== DATASET RECORDS

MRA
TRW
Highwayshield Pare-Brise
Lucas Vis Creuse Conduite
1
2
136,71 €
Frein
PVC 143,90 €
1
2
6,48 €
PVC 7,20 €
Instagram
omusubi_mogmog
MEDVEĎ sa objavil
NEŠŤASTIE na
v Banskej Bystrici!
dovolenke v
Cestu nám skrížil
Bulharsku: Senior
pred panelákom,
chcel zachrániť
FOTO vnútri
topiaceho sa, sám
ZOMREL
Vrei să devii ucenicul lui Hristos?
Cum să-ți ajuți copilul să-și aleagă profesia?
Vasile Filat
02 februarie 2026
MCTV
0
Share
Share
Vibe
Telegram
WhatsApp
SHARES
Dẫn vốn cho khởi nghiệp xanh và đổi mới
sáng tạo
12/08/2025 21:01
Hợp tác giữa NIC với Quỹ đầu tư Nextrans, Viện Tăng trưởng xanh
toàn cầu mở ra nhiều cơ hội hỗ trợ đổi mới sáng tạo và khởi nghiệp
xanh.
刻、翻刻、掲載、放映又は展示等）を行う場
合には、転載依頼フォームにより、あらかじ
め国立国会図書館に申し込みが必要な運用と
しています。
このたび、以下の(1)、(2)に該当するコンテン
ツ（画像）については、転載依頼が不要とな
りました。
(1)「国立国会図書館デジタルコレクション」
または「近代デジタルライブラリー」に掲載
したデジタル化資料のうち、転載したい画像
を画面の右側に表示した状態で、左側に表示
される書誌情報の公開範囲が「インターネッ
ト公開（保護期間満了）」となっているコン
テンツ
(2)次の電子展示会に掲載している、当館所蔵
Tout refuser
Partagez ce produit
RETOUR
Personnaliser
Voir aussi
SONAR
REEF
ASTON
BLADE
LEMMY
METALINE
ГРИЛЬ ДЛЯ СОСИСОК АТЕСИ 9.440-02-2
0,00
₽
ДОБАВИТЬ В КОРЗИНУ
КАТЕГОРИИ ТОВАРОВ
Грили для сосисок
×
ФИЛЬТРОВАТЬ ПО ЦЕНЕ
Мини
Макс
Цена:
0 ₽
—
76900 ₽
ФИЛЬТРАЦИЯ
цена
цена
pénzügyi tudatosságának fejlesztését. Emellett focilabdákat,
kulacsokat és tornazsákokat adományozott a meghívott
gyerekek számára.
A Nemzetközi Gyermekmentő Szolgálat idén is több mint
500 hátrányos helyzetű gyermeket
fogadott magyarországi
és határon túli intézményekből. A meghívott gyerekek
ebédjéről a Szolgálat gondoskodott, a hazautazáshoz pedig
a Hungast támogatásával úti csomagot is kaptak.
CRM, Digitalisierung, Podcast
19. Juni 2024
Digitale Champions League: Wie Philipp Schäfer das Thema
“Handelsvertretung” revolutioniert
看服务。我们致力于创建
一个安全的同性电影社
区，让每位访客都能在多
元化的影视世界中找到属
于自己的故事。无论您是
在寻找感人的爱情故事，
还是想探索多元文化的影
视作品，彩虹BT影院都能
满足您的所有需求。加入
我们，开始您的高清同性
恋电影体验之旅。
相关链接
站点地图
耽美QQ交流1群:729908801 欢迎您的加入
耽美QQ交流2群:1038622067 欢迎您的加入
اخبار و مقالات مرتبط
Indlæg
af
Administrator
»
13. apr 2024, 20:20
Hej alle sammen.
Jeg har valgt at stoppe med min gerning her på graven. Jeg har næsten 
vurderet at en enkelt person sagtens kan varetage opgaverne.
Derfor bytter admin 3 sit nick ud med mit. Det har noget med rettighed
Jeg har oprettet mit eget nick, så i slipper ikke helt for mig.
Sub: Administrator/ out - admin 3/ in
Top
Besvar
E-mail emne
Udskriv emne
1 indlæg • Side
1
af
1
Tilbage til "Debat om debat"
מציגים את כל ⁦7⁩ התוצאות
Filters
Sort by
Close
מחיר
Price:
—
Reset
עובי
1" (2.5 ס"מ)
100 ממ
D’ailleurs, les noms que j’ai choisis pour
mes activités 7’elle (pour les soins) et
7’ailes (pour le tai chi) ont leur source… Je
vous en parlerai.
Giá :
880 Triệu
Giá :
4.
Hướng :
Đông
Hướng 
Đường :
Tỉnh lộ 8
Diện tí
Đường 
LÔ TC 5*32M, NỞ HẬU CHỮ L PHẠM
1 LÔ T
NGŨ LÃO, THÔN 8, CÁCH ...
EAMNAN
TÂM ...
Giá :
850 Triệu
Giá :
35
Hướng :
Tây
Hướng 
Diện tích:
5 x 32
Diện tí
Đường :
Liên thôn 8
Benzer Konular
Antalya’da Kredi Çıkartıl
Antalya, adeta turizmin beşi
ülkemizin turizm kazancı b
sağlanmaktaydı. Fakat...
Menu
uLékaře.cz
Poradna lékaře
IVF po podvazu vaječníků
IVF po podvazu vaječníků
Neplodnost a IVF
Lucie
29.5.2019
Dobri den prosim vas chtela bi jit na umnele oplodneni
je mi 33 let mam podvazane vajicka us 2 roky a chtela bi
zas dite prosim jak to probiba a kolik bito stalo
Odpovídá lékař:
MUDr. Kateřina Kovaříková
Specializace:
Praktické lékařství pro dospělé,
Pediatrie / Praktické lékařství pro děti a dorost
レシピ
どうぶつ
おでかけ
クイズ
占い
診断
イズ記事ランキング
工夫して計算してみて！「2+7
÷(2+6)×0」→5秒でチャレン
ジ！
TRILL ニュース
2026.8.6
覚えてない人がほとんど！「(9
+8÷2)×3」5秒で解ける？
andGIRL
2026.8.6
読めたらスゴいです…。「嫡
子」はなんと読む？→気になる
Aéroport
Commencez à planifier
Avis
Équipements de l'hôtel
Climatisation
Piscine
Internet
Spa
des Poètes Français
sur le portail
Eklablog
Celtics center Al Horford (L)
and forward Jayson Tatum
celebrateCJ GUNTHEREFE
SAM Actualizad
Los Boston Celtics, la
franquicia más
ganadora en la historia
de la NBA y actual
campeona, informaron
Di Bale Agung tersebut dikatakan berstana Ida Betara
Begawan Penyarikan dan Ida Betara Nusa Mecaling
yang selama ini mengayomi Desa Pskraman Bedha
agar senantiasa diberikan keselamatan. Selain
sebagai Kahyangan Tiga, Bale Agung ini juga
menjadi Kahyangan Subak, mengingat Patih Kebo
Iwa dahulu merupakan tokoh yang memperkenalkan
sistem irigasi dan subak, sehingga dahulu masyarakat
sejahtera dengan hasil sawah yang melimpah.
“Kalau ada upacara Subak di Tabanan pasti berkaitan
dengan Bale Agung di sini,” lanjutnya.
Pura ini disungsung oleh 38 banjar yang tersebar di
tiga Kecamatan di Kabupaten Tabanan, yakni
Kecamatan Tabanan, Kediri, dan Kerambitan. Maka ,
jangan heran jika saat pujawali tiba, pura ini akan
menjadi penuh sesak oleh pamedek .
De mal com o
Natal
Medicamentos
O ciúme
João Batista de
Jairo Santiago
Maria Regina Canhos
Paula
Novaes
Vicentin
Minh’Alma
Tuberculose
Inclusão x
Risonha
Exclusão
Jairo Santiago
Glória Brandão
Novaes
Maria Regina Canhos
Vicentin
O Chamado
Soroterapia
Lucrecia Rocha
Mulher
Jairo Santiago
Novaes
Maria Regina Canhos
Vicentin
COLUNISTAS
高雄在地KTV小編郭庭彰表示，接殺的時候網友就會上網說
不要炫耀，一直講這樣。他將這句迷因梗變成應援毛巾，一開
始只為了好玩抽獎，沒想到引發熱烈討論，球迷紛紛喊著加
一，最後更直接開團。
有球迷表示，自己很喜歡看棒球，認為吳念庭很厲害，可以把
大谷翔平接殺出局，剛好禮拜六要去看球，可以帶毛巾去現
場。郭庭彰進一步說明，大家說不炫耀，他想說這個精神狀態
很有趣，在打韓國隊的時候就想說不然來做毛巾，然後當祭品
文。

====

Going through the material above, how many lines contain the word "menjadi"? Write only the number.

2